Alcol e salute del cervello


Alcol e salute del cervello

Gli effetti dell’alcol

In un editoriale pubblicato online il 4 dicembre su The BMJ si ribadisce che l’alcol danneggia il cervello e ciò si verifica soprattutto nei tre periodi della vita durante i quali si assiste ai più rilevanti cambiamenti dei nostri circuiti cerebrali: dal concepimento alla nascita, cioè nel corso della gestazione, durante la tarda adolescenza (dai 15 ai 19 anni) e nell’età adulta a partire da circa 65 anni.

Il primo periodo è caratterizzato da un’importante produzione, migrazione e differenziazione dei neuroni; il secondo da un rimodellamento dei contatti fra i neuroni stessi (sinapsi); il terzo da una progressiva atrofia cerebrale con riduzione del numero di neuroni e delle loro interrelazioni.

Alcol e gravidanza

In particolare per quanto riguarda il consumo di alcol durante la gravidanza nei paesi europei molto più del 10% (percentuale relativa a tutto il pianeta) delle donne incinte beve alcolici e il suo consumo eccessivo è associato a un ridotto volume cerebrale e a un deterioramento cognitivo nel nascituro.

Questi effetti collaterali sono evidenti in seguito pure nei giovani che vivono nei paesi del mondo dove il reddito è più alto e dove oltre il 20% di loro consuma almeno occasionalmente alcol. Anche negli anziani, benché fra di loro l’abuso sia meno frequente, le bevande alcoliche risultano essere un fattore di rischio per la demenza a esordio precoce anche maggiore del fumo e dell’ipertensione.
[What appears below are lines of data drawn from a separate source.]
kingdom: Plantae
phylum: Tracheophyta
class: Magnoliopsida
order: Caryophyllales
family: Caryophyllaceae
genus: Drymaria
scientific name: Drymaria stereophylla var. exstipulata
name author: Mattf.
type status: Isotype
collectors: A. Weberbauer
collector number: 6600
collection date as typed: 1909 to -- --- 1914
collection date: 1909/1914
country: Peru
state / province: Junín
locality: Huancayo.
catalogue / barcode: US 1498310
Gli autori dell’editoriale, due ricercatrici di Sydney e un ricercatore di Londra, prevedono che l’abuso di alcol aumenterà nei prossimi anni, in particolare fra le donne, che hanno al giorno d’oggi le stesse possibilità di accesso al consumo di bevande alcoliche degli uomini.
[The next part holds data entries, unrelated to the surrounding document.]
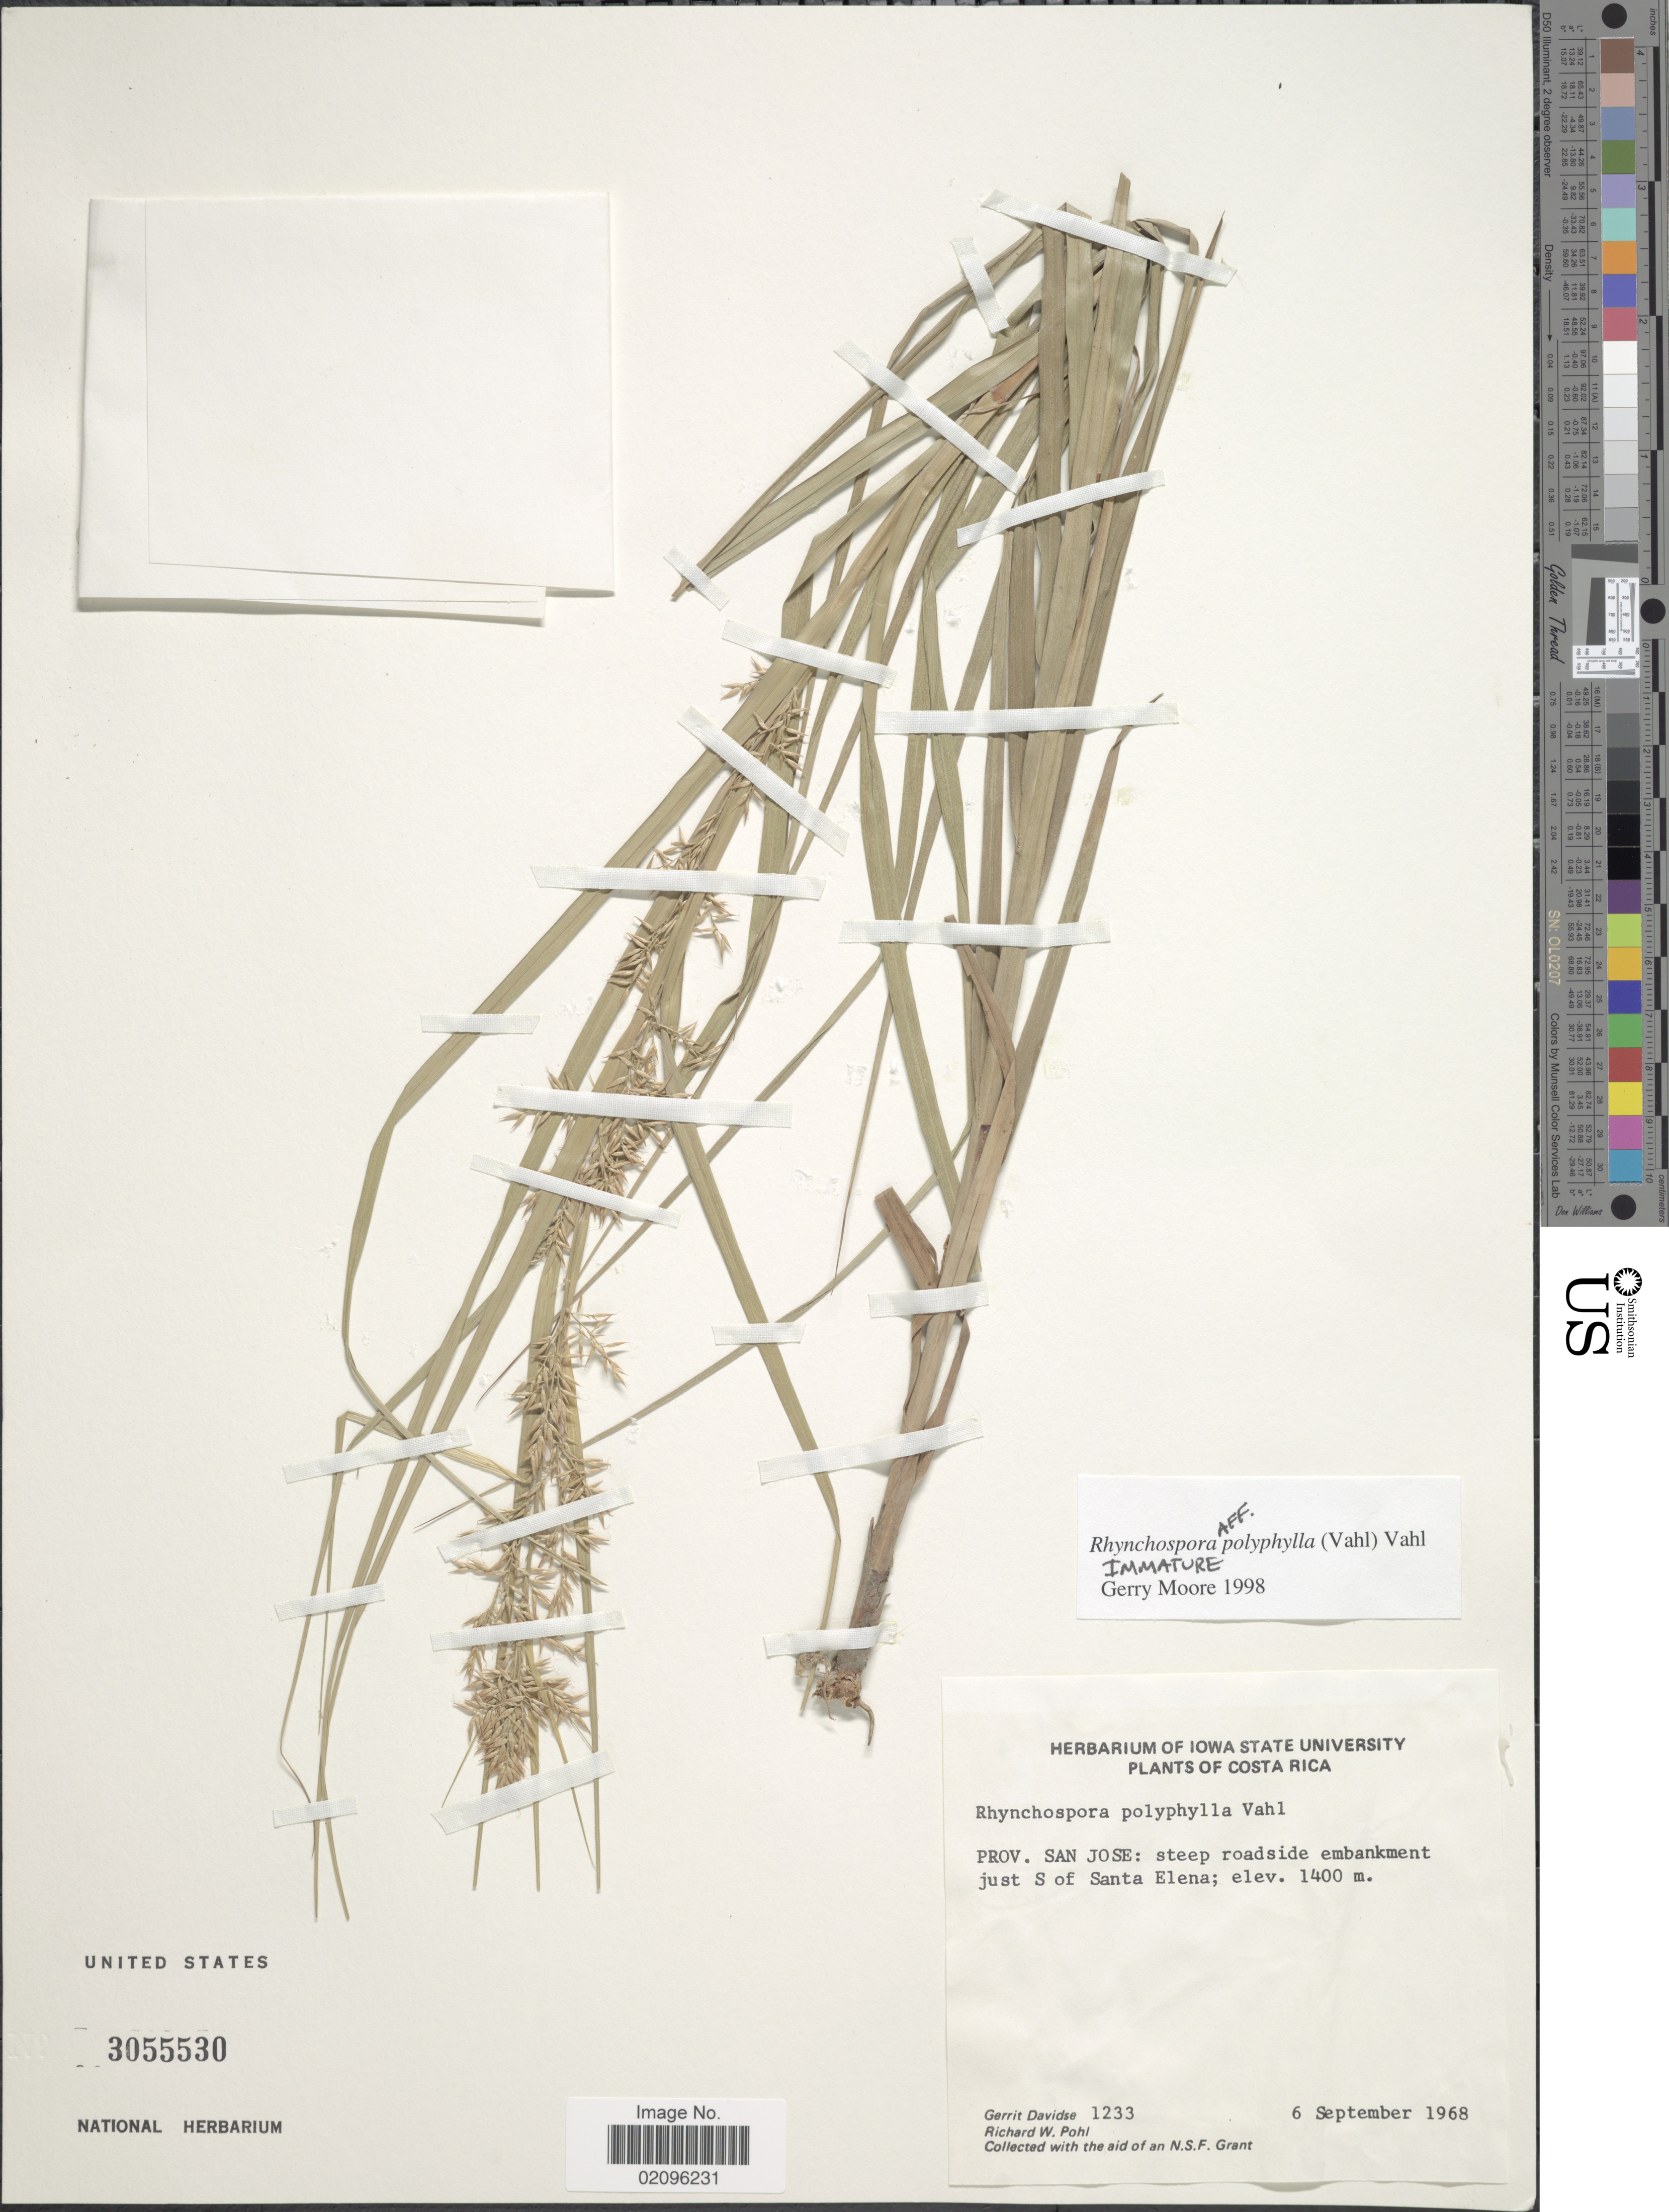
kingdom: Plantae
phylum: Tracheophyta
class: Liliopsida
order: Poales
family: Cyperaceae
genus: Rhynchospora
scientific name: Rhynchospora polyphylla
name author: (Vahl) Vahl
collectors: G. Davidse & R. W. Pohl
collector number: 1233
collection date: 1968-09-06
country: Costa Rica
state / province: San José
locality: Steep roadside embankment just S of Santa Elena.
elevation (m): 1400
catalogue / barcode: US 3055530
Gli effetti della pandemia

Inoltre non è da sottovalutare l’impatto che la pandemia COVID-19 ha e avrà a questo proposito: “il consumo di alcol è sempre aumentato a lungo termine dopo altre gravi crisi di salute pubblica”.

Louise Mewton e colleghi chiedono quindi “un approccio integrato” per ridurre i danni dell’assunzione di alcol a tutte le età. “Gli interventi basati sulla popolazione come linee guida sul consumo di alcol a basso rischio, politiche sui prezzi degli alcolici e limiti inferiori per la guida considerata in stato di ebbrezza, devono essere accompagnati dallo sviluppo di percorsi di formazione e assistenza che considerino il cervello umano a rischio per tutta la vita”.